By Joo Kyung-don
SEOUL, Oct. 27 (Yonhap) -- Samsung Group on Tuesday was preparing for the send-off ceremony for its late chief Lee Kun-hee as more leaders from business and political communities mourned the death of one of South Korea's most influential tycoons.
Lee died Sunday at age 78, more than six years after being hospitalized for a heart attack.
The funeral ceremony for Lee, scheduled for Wednesday, is expected to start with eulogies featuring his decadeslong commitment to the country's top conglomerate and his achievements, though Samsung Group did not reveal the entire process of the funeral service.
The funeral procession may travel to places where he left a footprint at Samsung before arriving at a burial site, including his house in Yongsan Ward, central Seoul, Samsung Electronics' headquarters in Suwon, just south of Seoul, and the company's chip plant in Yongin, Gyeonggi Province.
The burial site for Lee is expected to be in Yongin, where the graves of his parents are located, but others said his coffin could head to Suwon, where his ancestors are buried.
Samsung earlier announced that Lee's funeral will be held in a modest manner with family members, and it courteously declined visits from others due to the COVID-19 pandemic.
Under the country's social distancing scheme, indoor gatherings of more than 50 people are not recommended in the greater Seoul area.
Samsung has accepted a small group of mourners, with virus prevention measures, such as keeping entry logs, being enforced at a funeral hall at Samsung Medical Center in southern Seoul.
On the third day of Lee's funeral service, business moguls, including LG Group Chairman Koo Kwang-mo, LS Group chief Koo Ja-yeol and Hyundai Card CEO Chung Tae-young, paid tribute to the late Samsung chief.
"Lee was a great businessman who enormously developed the country's tech industry," LG's Koo told reporters. "I'm very sad because it would have been better if these business greats live long and teach us more lessons."

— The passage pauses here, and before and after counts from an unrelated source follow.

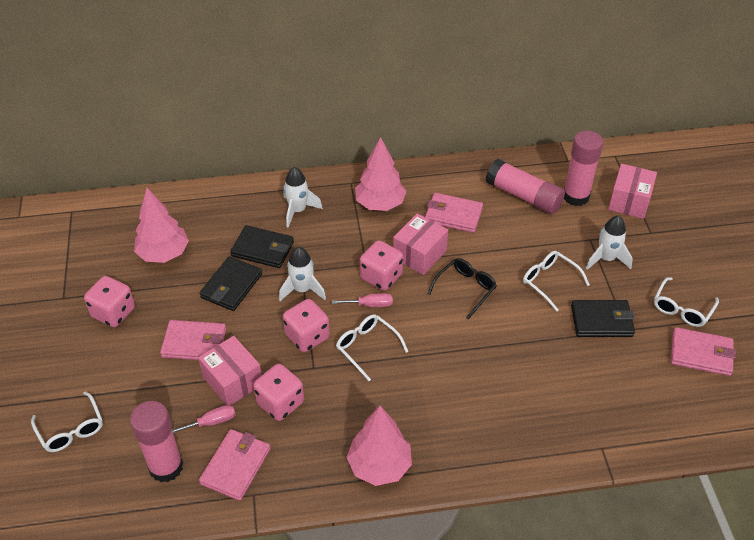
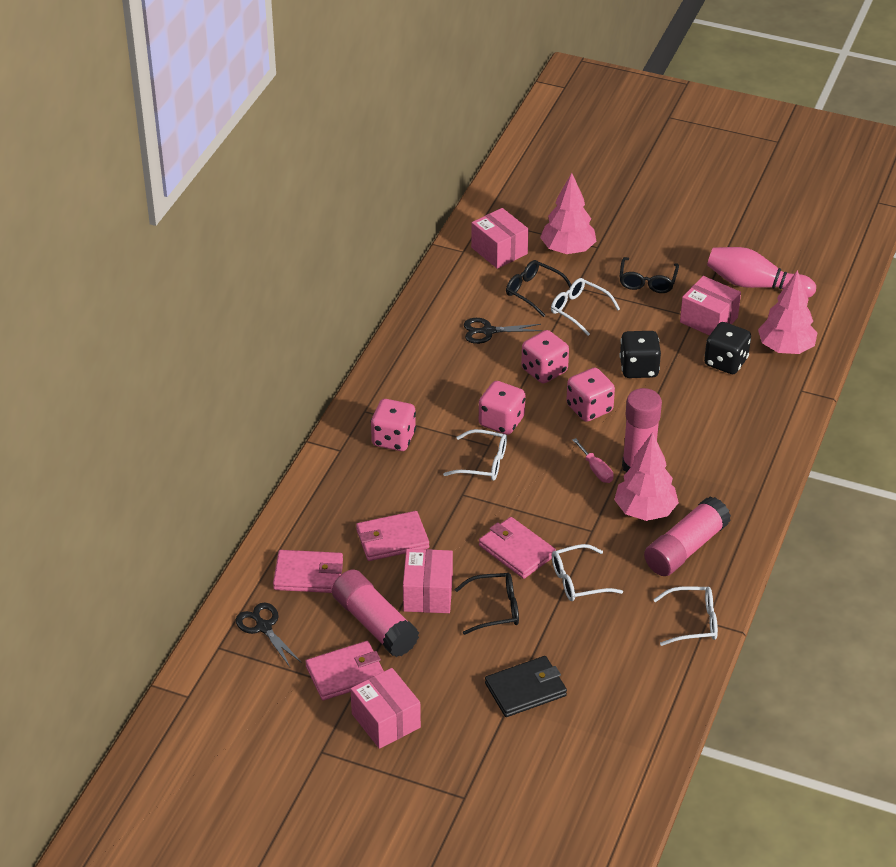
black dice: none = 0 -> [620,331,661,378] [704,322,751,374] = 2
black glasses: [427,258,497,319] = 1 -> [455,573,519,635] [506,260,571,317] [619,257,679,293] = 3
black scissors: none = 0 -> [236,603,302,667] [464,318,542,344] = 2
black wallet: [200,256,262,311] [230,225,294,268] [571,300,635,337] = 3 -> [485,656,567,717] = 1
pink bowling pin: none = 0 -> [707,247,816,298] = 1
pink box: [198,336,262,405] [393,214,448,275] [608,164,657,219] = 3 -> [351,668,421,749] [403,549,453,613] [471,208,529,269] [680,276,741,336] = 4
pink screwdriver: [172,405,235,434] [332,293,393,307] = 2 -> [572,438,613,483] = 1
white rocket: [279,247,326,301] [283,167,323,228] [586,216,633,270] = 3 -> none = 0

Government officials and politicians, including former prime ministers Lee Hong-koo and Chung Un-chan, also offered their condolences.
They were joined by foreign ambassadors to the country, including German Ambassador Michael Reiffenstuel and Hungarian Ambassador Mozes Csoma.

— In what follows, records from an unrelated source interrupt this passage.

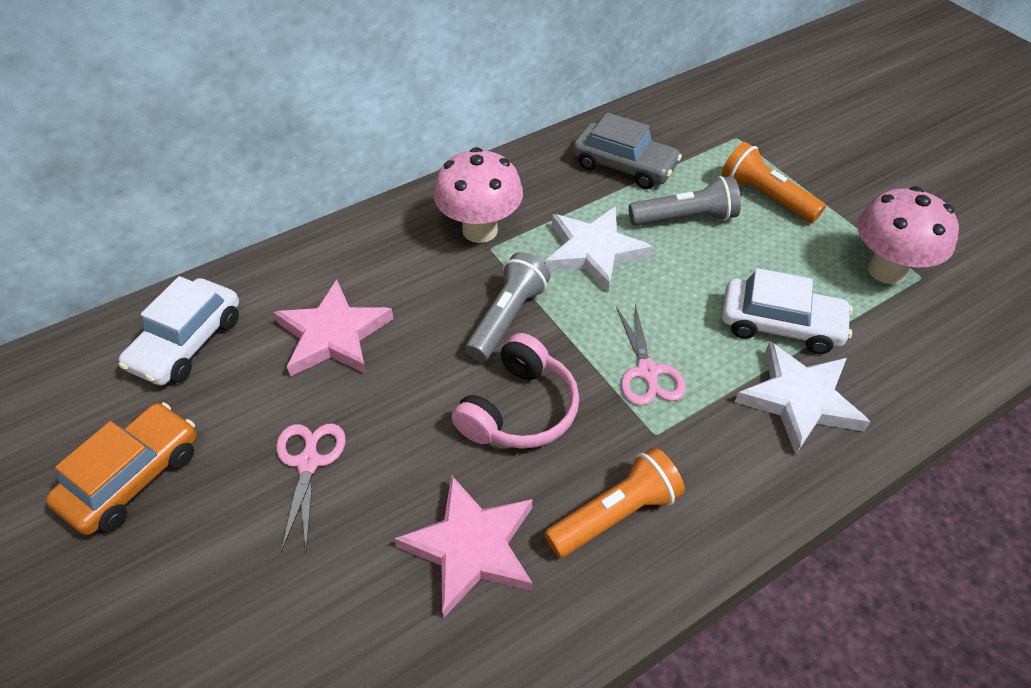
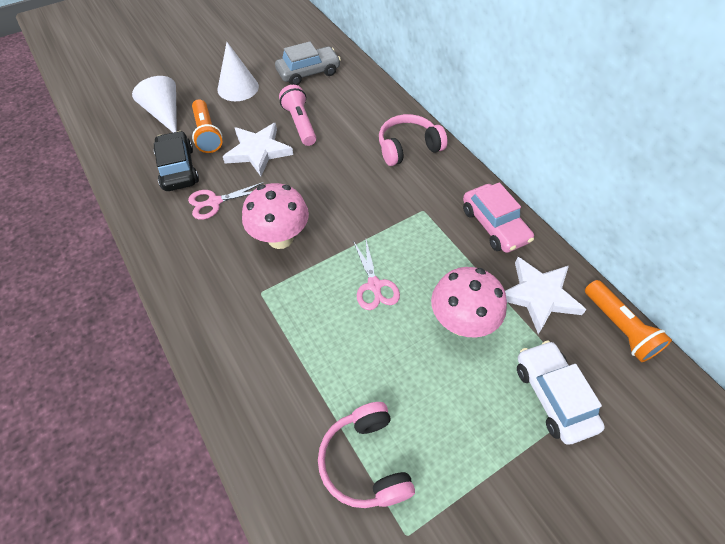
black car: none = 0 -> [154,131,199,191] = 1
grey flashlight: [465,252,550,362] [629,176,741,226] = 2 -> none = 0
orange car: [46,402,197,535] = 1 -> none = 0
pink car: none = 0 -> [463,182,534,253] = 1
pink flashlight: none = 0 -> [279,85,316,146] = 1
pink headphones: [451,333,579,449] = 1 -> [318,402,415,508] [379,114,448,166] = 2
pink star: [274,280,394,377] [394,475,533,618] = 2 -> none = 0
white car: [119,276,239,386] [722,268,853,354] = 2 -> [517,341,605,444] = 1
white cone: none = 0 -> [132,76,177,133] [218,42,259,101] = 2

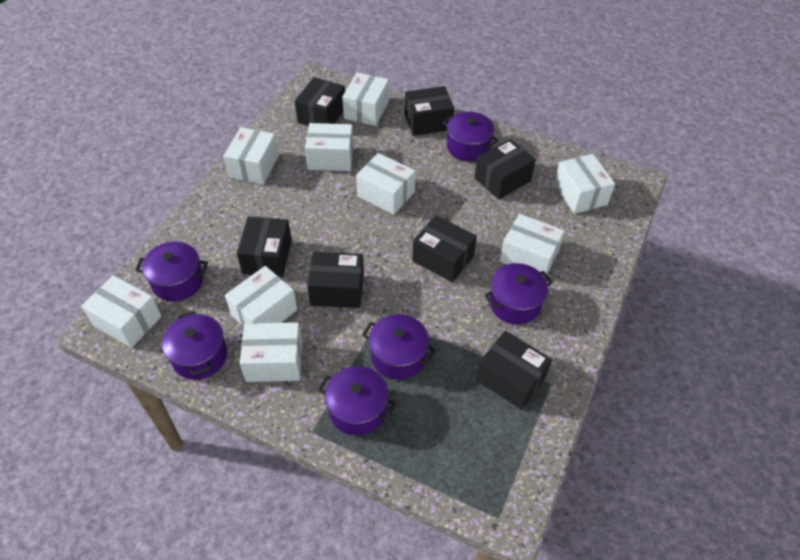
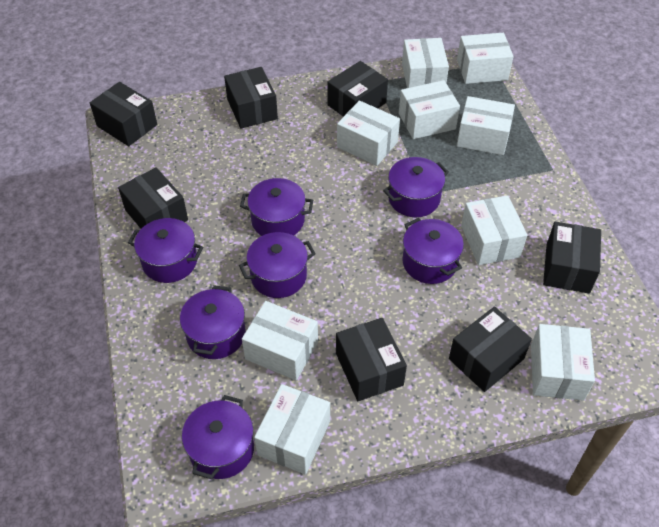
purple pot: [135,242,208,302] [162,311,227,380] [318,366,396,436] [362,314,436,380] [443,112,498,162] [484,263,553,325] = 6 -> [128,218,204,283] [180,285,246,359] [182,395,254,479] [239,232,316,298] [240,178,313,236] [383,157,449,217] [402,218,464,284] = 7

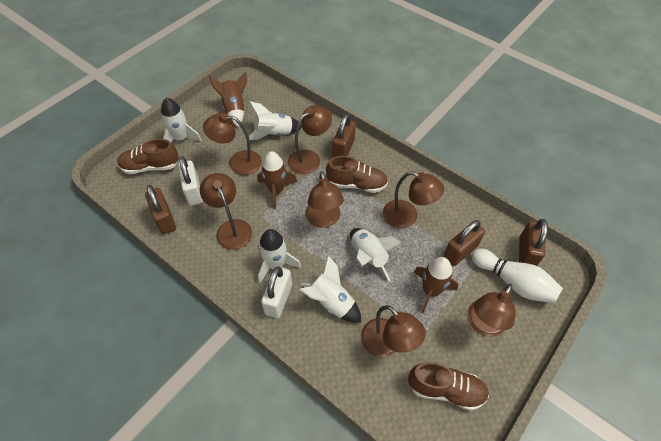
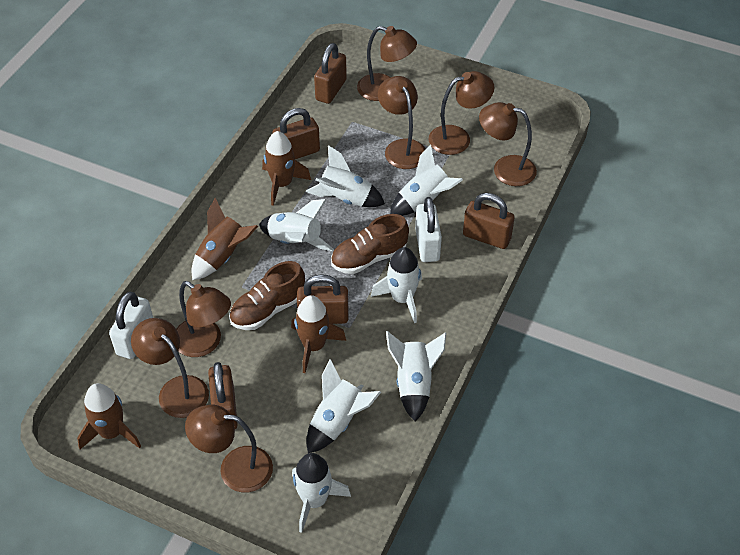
brown padlock: [145,185,176,234] [332,114,356,157] [443,220,485,266] [519,219,548,266] = 4 -> [208,362,238,429] [273,108,320,159] [297,274,349,324] [314,43,347,104] [463,193,515,249] = 5
brown rocket: [209,72,247,127] [257,151,297,209] [414,257,458,313] = 3 -> [77,383,141,449] [192,197,258,280] [262,131,311,206] [291,295,346,373] = 4
brown shoe: [117,139,179,174] [326,156,388,193] [408,362,489,411] = 3 -> [229,261,305,330] [331,214,409,274] = 2
white bowling pin: [471,249,563,303] = 1 -> none = 0
white rocket: [161,98,202,142] [246,101,302,140] [258,229,301,283] [300,256,362,323] [350,228,402,281] = 5 -> [259,199,334,251] [292,453,351,533] [306,145,385,207] [306,359,381,453] [371,247,422,323] [386,331,446,422] [390,144,463,216] = 7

Lee Kee-heung, head of the South Korean Olympic committee, also mourned the late Samsung Group chief who served as a member of the International Olympic Committee (IOC) from 1996 to 2017.

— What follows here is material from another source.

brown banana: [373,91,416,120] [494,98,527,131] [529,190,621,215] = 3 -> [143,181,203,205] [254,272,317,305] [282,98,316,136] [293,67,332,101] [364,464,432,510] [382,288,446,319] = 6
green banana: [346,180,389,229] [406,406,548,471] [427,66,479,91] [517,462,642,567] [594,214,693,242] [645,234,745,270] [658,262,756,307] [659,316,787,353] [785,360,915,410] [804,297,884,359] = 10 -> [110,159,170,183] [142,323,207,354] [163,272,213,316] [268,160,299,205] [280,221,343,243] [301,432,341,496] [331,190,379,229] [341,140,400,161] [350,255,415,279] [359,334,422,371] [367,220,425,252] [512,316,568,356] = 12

Celebrities from the art and music industries, including pianist Cho Seong-jin, the winner of the International Chopin Piano Competition in 2015, and violin virtuoso Chung Kyung-wha, were also at the funeral hall, remembering Lee's contributions to the cultural sector.
Samsung expects more visitors later Tuesday since it is the last day for others to visit the funeral parlor before Lee's body is transported to a burial ground.
On Monday, top government officials, including Prime Minister Chung Sye-kyun and Finance Minister Hong Nam-ki, as well as political heavyweights from the ruling Democratic Party and the main opposition People Power Party, visited the funeral parlor and offered their condolences.
Business moguls, including Hyundai Motor Group chief Chung Euisun and SK Group Chairman Chey Tae-won, also made their visits Monday.